* [Task instructions]
The response should consist of the records that follow, repeated exactly.

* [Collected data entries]

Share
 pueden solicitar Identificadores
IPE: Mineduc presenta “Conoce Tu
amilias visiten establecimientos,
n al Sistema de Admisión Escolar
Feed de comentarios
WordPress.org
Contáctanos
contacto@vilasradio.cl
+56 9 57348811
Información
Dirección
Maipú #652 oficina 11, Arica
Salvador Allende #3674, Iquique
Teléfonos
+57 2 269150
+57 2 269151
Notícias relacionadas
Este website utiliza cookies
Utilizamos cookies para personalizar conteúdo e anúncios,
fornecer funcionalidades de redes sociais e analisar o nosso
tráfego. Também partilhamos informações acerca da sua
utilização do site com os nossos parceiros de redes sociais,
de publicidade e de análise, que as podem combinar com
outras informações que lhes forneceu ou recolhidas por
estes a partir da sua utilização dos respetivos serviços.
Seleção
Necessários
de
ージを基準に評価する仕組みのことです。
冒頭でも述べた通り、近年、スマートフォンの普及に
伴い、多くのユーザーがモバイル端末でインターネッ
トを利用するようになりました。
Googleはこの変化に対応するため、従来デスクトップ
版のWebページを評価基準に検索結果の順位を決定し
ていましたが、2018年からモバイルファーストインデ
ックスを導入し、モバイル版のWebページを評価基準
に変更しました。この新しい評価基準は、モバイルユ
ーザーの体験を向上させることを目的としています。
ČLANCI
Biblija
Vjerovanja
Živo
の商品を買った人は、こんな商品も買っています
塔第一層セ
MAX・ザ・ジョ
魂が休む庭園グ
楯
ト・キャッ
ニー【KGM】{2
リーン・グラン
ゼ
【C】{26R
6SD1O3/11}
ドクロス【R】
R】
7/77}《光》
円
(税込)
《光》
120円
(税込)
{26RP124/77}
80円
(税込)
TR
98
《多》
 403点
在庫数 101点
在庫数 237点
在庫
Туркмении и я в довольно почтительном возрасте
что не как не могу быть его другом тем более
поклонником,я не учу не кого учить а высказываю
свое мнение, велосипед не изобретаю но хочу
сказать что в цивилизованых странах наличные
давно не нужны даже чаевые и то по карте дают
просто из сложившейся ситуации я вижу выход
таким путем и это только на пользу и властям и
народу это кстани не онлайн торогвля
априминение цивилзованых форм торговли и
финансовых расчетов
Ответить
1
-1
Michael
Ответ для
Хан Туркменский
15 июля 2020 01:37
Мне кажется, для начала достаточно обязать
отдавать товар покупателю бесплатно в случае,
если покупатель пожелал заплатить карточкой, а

* [Completed task]
Share
 pueden solicitar Identificadores
IPE: Mineduc presenta “Conoce Tu
amilias visiten establecimientos,
n al Sistema de Admisión Escolar
Feed de comentarios
WordPress.org
Contáctanos
contacto@vilasradio.cl
+56 9 57348811
Información
Dirección
Maipú #652 oficina 11, Arica
Salvador Allende #3674, Iquique
Teléfonos
+57 2 269150
+57 2 269151
Notícias relacionadas
Este website utiliza cookies
Utilizamos cookies para personalizar conteúdo e anúncios,
fornecer funcionalidades de redes sociais e analisar o nosso
tráfego. Também partilhamos informações acerca da sua
utilização do site com os nossos parceiros de redes sociais,
de publicidade e de análise, que as podem combinar com
outras informações que lhes forneceu ou recolhidas por
estes a partir da sua utilização dos respetivos serviços.
Seleção
Necessários
de
ージを基準に評価する仕組みのことです。
冒頭でも述べた通り、近年、スマートフォンの普及に
伴い、多くのユーザーがモバイル端末でインターネッ
トを利用するようになりました。
Googleはこの変化に対応するため、従来デスクトップ
版のWebページを評価基準に検索結果の順位を決定し
ていましたが、2018年からモバイルファーストインデ
ックスを導入し、モバイル版のWebページを評価基準
に変更しました。この新しい評価基準は、モバイルユ
ーザーの体験を向上させることを目的としています。
ČLANCI
Biblija
Vjerovanja
Živo
の商品を買った人は、こんな商品も買っています
塔第一層セ
MAX・ザ・ジョ
魂が休む庭園グ
楯
ト・キャッ
ニー【KGM】{2
リーン・グラン
ゼ
【C】{26R
6SD1O3/11}
ドクロス【R】
R】
7/77}《光》
円
(税込)
《光》
120円
(税込)
{26RP124/77}
80円
(税込)
TR
98
《多》
 403点
在庫数 101点
在庫数 237点
在庫
Туркмении и я в довольно почтительном возрасте
что не как не могу быть его другом тем более
поклонником,я не учу не кого учить а высказываю
свое мнение, велосипед не изобретаю но хочу
сказать что в цивилизованых странах наличные
давно не нужны даже чаевые и то по карте дают
просто из сложившейся ситуации я вижу выход
таким путем и это только на пользу и властям и
народу это кстани не онлайн торогвля
априминение цивилзованых форм торговли и
финансовых расчетов
Ответить
1
-1
Michael
Ответ для
Хан Туркменский
15 июля 2020 01:37
Мне кажется, для начала достаточно обязать
отдавать товар покупателю бесплатно в случае,
если покупатель пожелал заплатить карточкой, а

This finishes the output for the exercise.